Policiais avançam contra manifestantes em SP – Taba Benedicto/Agência O Dia/Estadão Conteúdo

 

Se eu fosse antropólogo, estudaria um fenômeno curioso e obscuro: por que muitos brasileiros que viajam ao exterior são tolerantes com conflitos sociais no estrangeiro e intolerantes aqui?

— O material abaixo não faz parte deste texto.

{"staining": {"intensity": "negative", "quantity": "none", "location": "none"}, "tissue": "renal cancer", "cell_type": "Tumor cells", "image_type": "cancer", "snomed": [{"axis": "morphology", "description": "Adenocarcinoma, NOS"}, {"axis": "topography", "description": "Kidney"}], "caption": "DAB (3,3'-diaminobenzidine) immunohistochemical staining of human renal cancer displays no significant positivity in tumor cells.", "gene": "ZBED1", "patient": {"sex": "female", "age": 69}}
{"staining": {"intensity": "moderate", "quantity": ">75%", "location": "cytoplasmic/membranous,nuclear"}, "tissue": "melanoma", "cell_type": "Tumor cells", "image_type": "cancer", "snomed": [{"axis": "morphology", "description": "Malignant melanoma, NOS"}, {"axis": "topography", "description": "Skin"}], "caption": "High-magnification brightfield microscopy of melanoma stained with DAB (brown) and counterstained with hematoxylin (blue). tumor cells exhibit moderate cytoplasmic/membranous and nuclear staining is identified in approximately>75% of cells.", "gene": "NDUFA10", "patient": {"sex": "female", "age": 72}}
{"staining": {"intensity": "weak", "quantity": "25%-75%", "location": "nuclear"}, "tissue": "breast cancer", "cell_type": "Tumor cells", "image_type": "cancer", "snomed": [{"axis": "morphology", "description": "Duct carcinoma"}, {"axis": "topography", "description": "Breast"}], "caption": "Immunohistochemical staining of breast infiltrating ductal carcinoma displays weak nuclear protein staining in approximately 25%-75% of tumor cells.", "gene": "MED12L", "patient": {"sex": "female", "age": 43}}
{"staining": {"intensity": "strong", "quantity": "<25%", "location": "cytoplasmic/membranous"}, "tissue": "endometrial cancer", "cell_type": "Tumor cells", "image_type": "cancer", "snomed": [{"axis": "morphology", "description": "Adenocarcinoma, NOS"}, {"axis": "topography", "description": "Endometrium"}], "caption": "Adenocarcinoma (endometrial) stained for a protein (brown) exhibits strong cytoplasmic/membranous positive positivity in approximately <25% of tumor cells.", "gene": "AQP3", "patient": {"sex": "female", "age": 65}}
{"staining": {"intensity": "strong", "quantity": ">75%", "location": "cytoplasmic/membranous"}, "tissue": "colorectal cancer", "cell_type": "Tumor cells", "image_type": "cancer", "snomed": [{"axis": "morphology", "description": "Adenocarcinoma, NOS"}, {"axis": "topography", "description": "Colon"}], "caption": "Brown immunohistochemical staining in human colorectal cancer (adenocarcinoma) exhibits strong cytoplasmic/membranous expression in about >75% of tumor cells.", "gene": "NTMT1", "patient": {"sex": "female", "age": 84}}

Mais pontualmente, por que encaram ou aparentam encarar as greves de lá como episódios do cotidiano democrático e as do Brasil como aberração extremista?

É frustrante ir ao Louvre e dar com a cara na porta, em mais uma paralisação dos funcionários do museu parisiense. Mas ninguém, ou quase, corre às redes (antis)sociais para insultar os trabalhadores franceses. Não os achincalham como vagabundos.

Ao contrário do que se observa nas nossas bandas neste 28 de abril de xingamentos cabeludos.

Não faltam motivos para irritação em viagem. Suponhamos que uma família se hospede em San Sebastián e planeje o passeio de um ou dois dias em Biarritz. Vai de trem. Entre as duas cidades bascas finca-se a fronteira Espanha-França. Naquela manhã, os ferroviários franceses acabam de começar uma greve. Como gostam de fazer greve os ferroviários franceses! Passeio interrompido, no meio do caminho. Mas não se assiste a surto de ódio.

Já, por aqui, multiplicam-se os discursos demonizando a greve geral e os protestos de hoje.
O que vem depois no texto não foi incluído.